Stored items from a collection:
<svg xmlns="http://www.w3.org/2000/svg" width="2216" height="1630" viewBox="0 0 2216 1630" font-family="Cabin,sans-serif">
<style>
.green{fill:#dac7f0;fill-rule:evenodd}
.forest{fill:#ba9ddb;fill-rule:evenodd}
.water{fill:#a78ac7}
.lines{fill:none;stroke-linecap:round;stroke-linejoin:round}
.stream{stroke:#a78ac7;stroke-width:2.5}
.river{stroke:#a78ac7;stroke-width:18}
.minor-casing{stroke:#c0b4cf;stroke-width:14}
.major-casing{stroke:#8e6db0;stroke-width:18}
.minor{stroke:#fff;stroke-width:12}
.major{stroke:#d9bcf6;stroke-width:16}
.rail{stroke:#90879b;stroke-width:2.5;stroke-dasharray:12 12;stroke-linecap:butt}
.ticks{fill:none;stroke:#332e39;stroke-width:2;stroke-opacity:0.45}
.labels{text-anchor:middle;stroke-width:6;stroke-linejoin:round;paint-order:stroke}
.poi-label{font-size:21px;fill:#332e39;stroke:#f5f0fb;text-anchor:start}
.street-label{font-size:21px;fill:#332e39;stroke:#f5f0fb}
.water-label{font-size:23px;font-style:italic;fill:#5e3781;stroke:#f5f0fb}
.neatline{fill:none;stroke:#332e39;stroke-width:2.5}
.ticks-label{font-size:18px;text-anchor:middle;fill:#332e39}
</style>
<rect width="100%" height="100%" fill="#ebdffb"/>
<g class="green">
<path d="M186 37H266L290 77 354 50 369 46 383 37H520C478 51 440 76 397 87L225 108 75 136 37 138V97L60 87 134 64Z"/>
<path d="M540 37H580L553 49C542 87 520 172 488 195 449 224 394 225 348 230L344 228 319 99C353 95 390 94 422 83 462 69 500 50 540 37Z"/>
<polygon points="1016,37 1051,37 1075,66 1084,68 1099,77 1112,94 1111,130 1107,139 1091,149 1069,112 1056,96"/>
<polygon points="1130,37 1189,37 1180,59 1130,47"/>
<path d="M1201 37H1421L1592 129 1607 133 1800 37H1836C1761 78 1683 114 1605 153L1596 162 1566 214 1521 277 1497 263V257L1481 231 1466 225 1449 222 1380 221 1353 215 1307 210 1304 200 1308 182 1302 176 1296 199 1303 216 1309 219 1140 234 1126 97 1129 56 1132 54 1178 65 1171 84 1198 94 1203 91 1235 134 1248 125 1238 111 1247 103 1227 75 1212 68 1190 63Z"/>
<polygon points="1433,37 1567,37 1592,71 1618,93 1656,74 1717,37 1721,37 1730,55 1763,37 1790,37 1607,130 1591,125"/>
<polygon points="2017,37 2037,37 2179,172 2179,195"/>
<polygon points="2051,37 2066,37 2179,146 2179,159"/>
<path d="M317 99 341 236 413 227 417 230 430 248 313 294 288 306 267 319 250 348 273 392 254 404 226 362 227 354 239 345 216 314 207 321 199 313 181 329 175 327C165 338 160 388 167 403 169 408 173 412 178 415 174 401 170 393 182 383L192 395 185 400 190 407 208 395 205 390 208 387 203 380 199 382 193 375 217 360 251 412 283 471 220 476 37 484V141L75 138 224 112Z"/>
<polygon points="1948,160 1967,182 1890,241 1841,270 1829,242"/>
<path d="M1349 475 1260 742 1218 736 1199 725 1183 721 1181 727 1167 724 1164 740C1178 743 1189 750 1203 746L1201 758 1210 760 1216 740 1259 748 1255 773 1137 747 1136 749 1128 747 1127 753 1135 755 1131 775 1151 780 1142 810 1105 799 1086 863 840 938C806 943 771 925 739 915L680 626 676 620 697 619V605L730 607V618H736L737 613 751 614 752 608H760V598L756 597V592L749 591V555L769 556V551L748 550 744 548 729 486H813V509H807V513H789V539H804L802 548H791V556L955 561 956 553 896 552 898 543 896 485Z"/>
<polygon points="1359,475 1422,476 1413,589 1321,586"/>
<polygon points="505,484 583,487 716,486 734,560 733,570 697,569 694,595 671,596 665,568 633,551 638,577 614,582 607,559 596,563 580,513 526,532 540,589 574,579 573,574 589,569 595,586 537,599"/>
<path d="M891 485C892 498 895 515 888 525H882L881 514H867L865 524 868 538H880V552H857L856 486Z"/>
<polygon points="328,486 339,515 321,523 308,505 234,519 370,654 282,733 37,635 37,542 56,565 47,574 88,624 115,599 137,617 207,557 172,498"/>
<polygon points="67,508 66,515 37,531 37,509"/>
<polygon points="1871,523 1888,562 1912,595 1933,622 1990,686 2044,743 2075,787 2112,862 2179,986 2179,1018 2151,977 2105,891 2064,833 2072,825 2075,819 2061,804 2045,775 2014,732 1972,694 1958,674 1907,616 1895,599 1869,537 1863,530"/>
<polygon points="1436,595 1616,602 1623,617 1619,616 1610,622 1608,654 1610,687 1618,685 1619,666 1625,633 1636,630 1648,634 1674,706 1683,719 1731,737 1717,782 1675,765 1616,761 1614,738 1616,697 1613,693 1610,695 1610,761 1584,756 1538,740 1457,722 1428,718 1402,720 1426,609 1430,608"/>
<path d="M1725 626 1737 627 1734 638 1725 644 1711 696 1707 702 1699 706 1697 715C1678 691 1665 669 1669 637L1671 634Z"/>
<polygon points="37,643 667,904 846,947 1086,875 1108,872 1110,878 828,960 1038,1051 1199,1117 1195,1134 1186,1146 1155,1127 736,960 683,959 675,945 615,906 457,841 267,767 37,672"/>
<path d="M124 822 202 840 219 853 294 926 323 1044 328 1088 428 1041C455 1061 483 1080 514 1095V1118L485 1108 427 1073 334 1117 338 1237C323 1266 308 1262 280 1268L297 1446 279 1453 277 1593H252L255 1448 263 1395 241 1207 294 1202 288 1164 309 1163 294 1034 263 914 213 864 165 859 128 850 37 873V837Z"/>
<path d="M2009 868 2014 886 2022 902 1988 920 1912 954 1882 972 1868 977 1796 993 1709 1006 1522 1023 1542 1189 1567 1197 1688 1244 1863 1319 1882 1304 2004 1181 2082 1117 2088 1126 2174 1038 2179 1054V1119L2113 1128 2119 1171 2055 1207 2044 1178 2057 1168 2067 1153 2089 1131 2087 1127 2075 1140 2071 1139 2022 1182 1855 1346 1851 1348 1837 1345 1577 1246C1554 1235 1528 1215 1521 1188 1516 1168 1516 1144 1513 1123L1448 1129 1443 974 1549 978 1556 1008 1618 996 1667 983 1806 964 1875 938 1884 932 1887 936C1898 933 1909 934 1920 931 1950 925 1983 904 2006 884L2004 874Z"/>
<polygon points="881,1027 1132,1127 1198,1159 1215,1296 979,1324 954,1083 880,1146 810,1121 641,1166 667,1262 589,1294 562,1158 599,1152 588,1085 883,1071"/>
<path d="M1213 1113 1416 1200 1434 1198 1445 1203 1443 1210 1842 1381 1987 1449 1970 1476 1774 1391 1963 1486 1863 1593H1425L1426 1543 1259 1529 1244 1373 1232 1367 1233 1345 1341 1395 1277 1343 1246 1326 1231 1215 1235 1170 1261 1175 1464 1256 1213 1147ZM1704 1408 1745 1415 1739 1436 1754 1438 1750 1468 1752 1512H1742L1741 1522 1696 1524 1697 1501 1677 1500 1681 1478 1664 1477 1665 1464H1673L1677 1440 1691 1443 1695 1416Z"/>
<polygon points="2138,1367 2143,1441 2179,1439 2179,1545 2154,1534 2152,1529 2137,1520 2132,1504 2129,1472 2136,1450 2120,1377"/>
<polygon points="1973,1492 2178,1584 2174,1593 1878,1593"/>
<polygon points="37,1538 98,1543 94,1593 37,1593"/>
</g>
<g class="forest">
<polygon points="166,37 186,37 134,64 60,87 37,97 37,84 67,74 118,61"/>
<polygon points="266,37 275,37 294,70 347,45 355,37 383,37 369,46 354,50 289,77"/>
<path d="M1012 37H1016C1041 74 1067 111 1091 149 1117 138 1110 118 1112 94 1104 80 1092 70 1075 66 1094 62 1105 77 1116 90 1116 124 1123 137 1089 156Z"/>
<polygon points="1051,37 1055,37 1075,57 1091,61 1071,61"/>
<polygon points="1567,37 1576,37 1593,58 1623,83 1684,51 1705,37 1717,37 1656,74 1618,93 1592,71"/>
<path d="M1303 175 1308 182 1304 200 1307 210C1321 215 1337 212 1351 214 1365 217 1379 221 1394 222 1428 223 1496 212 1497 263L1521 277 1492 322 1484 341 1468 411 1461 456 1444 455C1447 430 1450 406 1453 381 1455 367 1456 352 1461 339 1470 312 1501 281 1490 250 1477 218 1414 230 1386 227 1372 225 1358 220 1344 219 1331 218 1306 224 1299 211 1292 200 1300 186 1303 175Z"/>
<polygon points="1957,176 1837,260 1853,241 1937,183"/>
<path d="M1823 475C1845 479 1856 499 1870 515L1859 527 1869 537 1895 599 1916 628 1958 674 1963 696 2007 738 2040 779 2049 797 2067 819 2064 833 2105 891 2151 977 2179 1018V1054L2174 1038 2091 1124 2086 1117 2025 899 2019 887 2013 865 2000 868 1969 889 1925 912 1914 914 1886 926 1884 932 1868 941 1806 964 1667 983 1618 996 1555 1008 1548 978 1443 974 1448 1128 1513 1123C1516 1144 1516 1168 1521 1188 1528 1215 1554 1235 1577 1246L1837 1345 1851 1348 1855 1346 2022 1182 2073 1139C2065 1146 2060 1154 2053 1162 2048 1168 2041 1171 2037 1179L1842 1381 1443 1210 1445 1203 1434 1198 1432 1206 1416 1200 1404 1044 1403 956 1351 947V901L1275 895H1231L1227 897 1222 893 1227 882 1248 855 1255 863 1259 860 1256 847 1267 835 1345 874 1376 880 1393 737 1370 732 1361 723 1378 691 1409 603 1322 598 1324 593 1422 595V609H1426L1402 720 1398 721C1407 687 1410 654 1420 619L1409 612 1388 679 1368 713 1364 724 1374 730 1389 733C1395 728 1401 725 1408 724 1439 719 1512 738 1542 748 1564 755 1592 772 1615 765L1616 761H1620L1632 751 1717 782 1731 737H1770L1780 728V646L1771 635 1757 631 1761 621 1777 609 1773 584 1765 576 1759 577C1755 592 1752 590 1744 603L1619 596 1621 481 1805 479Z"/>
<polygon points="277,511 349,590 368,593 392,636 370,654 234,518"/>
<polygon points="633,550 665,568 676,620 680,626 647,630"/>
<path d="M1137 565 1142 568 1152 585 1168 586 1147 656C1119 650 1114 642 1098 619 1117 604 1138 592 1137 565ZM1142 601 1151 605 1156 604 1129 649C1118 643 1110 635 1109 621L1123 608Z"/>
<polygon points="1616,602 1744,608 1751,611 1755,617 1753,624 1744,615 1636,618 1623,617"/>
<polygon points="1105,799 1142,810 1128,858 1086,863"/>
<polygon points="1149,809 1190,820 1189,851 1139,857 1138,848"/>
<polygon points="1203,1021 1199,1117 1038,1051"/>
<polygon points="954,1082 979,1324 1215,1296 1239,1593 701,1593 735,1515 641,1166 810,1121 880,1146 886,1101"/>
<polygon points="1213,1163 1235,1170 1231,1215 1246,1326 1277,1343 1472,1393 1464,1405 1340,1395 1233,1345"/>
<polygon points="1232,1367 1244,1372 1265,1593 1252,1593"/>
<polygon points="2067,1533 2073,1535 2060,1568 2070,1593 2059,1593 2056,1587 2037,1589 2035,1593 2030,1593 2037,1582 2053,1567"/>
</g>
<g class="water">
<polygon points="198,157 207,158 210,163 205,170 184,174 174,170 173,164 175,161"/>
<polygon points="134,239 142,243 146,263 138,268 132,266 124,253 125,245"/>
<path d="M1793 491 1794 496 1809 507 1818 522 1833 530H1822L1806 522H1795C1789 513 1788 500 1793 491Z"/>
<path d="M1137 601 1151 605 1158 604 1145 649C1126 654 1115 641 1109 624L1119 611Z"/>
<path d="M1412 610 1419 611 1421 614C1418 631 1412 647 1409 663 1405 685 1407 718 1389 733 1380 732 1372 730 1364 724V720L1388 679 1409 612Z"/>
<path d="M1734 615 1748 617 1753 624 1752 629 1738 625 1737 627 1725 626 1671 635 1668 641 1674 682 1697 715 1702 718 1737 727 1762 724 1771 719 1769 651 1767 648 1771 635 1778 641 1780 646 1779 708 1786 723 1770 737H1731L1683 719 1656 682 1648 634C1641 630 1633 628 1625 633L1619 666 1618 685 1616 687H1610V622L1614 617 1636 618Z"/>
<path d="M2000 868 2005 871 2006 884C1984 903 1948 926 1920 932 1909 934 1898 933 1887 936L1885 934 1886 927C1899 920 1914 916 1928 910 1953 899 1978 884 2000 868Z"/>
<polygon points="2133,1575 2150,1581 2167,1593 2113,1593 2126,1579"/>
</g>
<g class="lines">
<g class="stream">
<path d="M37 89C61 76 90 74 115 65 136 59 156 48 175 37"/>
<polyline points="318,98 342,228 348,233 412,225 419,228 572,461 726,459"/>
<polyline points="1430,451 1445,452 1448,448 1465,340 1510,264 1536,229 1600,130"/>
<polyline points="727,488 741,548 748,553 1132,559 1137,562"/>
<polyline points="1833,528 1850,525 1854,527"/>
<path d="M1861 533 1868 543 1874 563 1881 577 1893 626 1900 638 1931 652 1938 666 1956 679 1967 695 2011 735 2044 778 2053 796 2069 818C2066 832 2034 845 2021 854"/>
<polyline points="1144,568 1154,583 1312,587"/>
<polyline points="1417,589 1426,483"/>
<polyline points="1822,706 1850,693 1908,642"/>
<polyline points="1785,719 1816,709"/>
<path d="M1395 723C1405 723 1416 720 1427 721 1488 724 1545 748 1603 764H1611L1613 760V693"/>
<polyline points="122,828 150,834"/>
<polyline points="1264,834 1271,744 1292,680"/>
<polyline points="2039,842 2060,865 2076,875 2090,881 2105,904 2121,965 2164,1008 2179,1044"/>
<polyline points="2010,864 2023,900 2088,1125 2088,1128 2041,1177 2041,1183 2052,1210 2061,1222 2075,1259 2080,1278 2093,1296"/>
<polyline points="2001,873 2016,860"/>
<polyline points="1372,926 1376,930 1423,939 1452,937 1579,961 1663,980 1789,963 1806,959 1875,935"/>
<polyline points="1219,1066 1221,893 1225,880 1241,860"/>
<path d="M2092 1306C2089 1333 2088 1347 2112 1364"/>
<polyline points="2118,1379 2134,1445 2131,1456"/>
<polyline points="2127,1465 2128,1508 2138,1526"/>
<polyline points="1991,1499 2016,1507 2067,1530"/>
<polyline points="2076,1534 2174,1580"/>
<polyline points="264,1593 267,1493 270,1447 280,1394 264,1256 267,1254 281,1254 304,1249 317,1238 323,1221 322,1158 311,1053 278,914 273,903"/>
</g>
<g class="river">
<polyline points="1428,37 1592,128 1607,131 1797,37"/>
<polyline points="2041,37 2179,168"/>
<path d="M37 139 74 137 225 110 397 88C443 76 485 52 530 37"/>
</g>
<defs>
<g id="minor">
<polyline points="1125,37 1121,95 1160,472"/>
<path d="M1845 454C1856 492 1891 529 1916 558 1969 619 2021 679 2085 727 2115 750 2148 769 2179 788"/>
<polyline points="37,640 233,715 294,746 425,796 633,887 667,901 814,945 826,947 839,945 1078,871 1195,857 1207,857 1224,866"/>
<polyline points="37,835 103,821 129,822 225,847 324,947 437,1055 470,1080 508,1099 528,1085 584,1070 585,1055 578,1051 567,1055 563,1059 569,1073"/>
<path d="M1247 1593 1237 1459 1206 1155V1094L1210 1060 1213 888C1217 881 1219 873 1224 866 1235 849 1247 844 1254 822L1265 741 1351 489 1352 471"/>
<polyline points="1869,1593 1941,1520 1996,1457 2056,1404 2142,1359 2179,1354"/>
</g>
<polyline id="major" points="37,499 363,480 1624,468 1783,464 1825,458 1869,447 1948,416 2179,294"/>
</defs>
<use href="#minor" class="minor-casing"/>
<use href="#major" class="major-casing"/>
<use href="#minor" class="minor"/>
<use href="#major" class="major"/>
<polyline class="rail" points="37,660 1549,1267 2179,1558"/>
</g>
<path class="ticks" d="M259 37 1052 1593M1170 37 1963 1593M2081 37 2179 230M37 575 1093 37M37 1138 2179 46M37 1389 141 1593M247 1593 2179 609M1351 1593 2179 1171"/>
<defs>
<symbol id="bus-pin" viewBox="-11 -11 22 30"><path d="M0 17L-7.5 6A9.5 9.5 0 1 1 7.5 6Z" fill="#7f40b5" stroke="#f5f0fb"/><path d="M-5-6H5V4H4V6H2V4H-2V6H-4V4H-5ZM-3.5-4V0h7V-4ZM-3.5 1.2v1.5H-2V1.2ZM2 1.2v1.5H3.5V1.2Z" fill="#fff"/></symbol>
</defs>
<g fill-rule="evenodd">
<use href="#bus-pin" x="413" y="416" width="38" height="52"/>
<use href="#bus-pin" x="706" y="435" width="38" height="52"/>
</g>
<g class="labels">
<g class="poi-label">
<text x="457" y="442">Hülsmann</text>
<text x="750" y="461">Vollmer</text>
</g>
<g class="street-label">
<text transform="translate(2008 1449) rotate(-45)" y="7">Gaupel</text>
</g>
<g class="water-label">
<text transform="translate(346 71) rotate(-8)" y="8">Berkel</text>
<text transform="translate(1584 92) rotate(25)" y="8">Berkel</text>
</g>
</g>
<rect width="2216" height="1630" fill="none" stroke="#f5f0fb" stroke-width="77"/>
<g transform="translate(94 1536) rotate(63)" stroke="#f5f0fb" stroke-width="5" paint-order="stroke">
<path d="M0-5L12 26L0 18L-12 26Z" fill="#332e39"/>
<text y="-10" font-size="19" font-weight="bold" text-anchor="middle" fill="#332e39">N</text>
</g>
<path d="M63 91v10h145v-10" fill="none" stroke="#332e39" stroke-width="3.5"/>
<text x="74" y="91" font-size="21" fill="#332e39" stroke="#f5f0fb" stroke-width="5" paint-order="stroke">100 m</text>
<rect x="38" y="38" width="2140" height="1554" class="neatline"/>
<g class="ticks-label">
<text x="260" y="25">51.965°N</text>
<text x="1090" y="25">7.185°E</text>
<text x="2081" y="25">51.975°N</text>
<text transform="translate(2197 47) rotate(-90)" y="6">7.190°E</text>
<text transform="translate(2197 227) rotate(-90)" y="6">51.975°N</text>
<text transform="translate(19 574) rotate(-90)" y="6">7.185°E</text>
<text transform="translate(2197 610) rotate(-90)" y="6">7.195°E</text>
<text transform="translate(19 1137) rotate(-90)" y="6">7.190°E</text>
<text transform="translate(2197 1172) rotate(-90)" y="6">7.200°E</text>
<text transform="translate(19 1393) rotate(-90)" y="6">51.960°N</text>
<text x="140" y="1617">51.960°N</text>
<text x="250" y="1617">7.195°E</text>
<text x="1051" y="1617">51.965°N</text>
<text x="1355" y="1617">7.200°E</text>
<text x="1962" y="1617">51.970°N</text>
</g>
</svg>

ASSIGNED TASK: From the entries, report every line in which the string "round" occurs.

RESPONSE TO THE EXERCISE:
.lines{fill:none;stroke-linecap:round;stroke-linejoin:round}
.labels{text-anchor:middle;stroke-width:6;stroke-linejoin:round;paint-order:stroke}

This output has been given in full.